With a property tax cap pressing from above, and growing state mandates pushing from below, New York's smallest public schools are stuck in the middle – and feeling the financial squeeze.
"We are struggling for survival,” said Sandra Duckworth, Wyoming Central superintendent.
Wyoming Central School is a K–8 with one of the smallest school budgets in the state.
"We had to do something radical this year: we had to eliminate on-site cafeteria, and now we do a bagged lunch and bagged breakfast from an adjoining school district,” said Duckworth. “But quite frankly, we feel fortunate that we can even offer that, at this point."
Duckworth says the Governor's across-the-board cuts to state aid have been unfair, taking only two to five-percent from richer suburban districts, while slashing as much as eleven-percent each year from her own budget.
"I think he needs to get out of Albany, quite frankly, and take a nice bus trip. Come on out to Wyoming,” Duckworth said. “He can come in and see what we've had to cut – maybe we'll even give him a nice bagged lunch!"
Parents are also heartbroken, watching fond memories of high school being eroded for their children.
"My daughter, Katie, she's fifteen... was not able to make her soccer team.
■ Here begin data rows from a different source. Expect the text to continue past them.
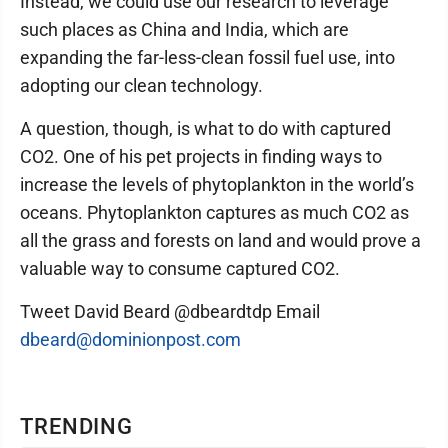
Instead, we could use our research to leverage
such places as China and India, which are
expanding the far-less-clean fossil fuel use, into
adopting our clean technology.
A question, though, is what to do with captured
CO2. One of his pet projects in finding ways to
increase the levels of phytoplankton in the world’s
oceans. Phytoplankton captures as much CO2 as
all the grass and forests on land and would prove a
valuable way to consume captured CO2.
Tweet David Beard @dbeardtdp Email
dbeard@dominionpost.com
TRENDING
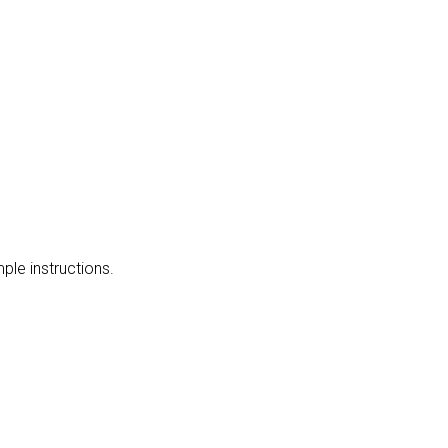
mple instructions.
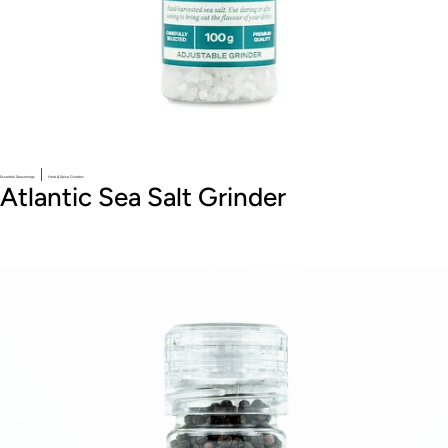
|
Essential Seasonings
Herb & Spice Grinders
Atlantic Sea Salt Grinder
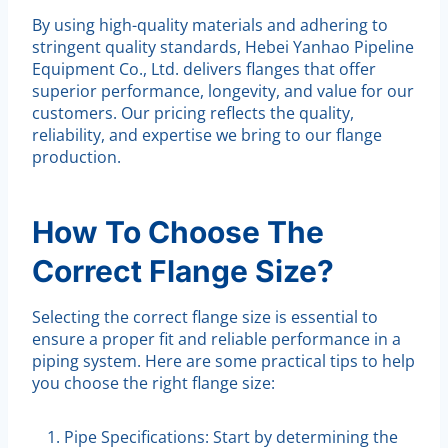
By using high-quality materials and adhering to
stringent quality standards, Hebei Yanhao Pipeline
Equipment Co., Ltd. delivers flanges that offer
superior performance, longevity, and value for our
customers. Our pricing reflects the quality,
reliability, and expertise we bring to our flange
production.
How To Choose The
Correct Flange Size?
Selecting the correct flange size is essential to
ensure a proper fit and reliable performance in a
piping system. Here are some practical tips to help
you choose the right flange size:
Pipe Specifications: Start by determining the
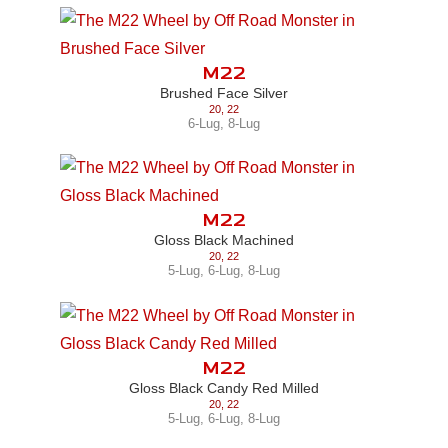
M22
Brushed Face Silver
20
,
22
6-Lug
,
8-Lug
M22
Gloss Black Machined
20
,
22
5-Lug
,
6-Lug
,
8-Lug
M22
Gloss Black Candy Red Milled
20
,
22
5-Lug
,
6-Lug
,
8-Lug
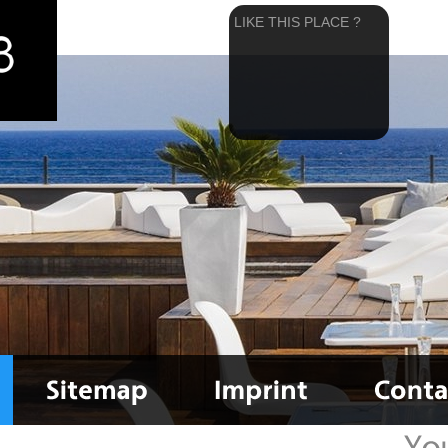
LIKE THIS PLACE ?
And that's fine. What was the saddest part about it though, when she asked me, ‘Well, what do I do now?’ – there were no other activities for her, no other options,” said Beth Slazak, a parent in the Attica School District.
And the cuts extend to Advanced Placement courses, arts courses, and even school supplies. Local educators say if state aid is not restored soon, the results will be disastrous.
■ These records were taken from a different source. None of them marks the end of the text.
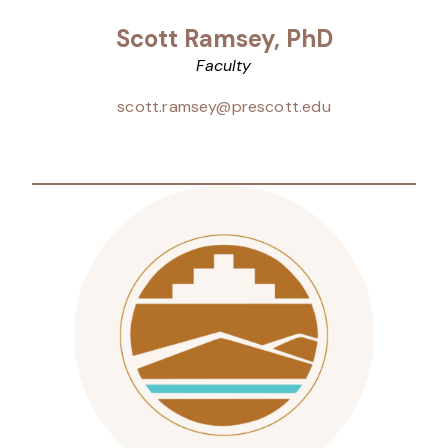
Scott Ramsey, PhD
Faculty
scott.ramsey@prescott.edu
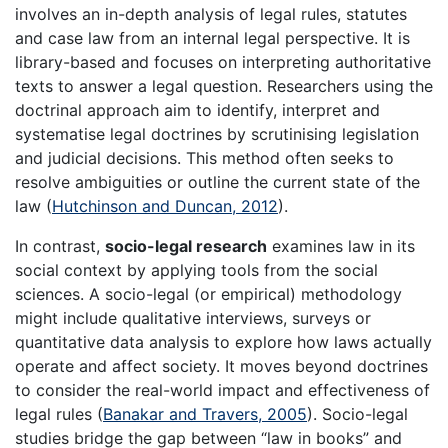
involves an in-depth analysis of legal rules, statutes
and case law from an internal legal perspective. It is
library-based and focuses on interpreting authoritative
texts to answer a legal question. Researchers using the
doctrinal approach aim to identify, interpret and
systematise legal doctrines by scrutinising legislation
and judicial decisions. This method often seeks to
resolve ambiguities or outline the current state of the
law (
Hutchinson and Duncan, 2012
).
In contrast,
socio-legal research
examines law in its
social context by applying tools from the social
sciences. A socio-legal (or empirical) methodology
might include qualitative interviews, surveys or
quantitative data analysis to explore how laws actually
operate and affect society. It moves beyond doctrines
to consider the real-world impact and effectiveness of
legal rules (
Banakar and Travers, 2005
). Socio-legal
studies bridge the gap between “law in books” and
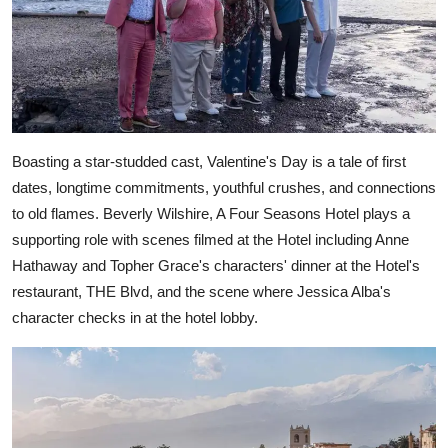
Boasting a star-studded cast, Valentine's Day is a tale of first
dates, longtime commitments, youthful crushes, and connections
to old flames. Beverly Wilshire, A Four Seasons Hotel plays a
supporting role with scenes filmed at the Hotel including Anne
Hathaway and Topher Grace's characters' dinner at the Hotel's
restaurant, THE Blvd, and the scene where Jessica Alba's
character checks in at the hotel lobby.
"We cannot have a society of 'haves' and 'have-nots' perpetuated by our public school system. That's unconscionable, and everyone should be incensed about it,” Glover said.
The next step here: the Genesee Valley Educational Partnership is hoping its members, its parents, its students will all write letters and push their state legislators and Governor Andrew Cuomo to restore state aid to public schools. More than $2.1 billion has been cut from public schools in the past two years, and these educators say those kinds of cuts are unsustainable.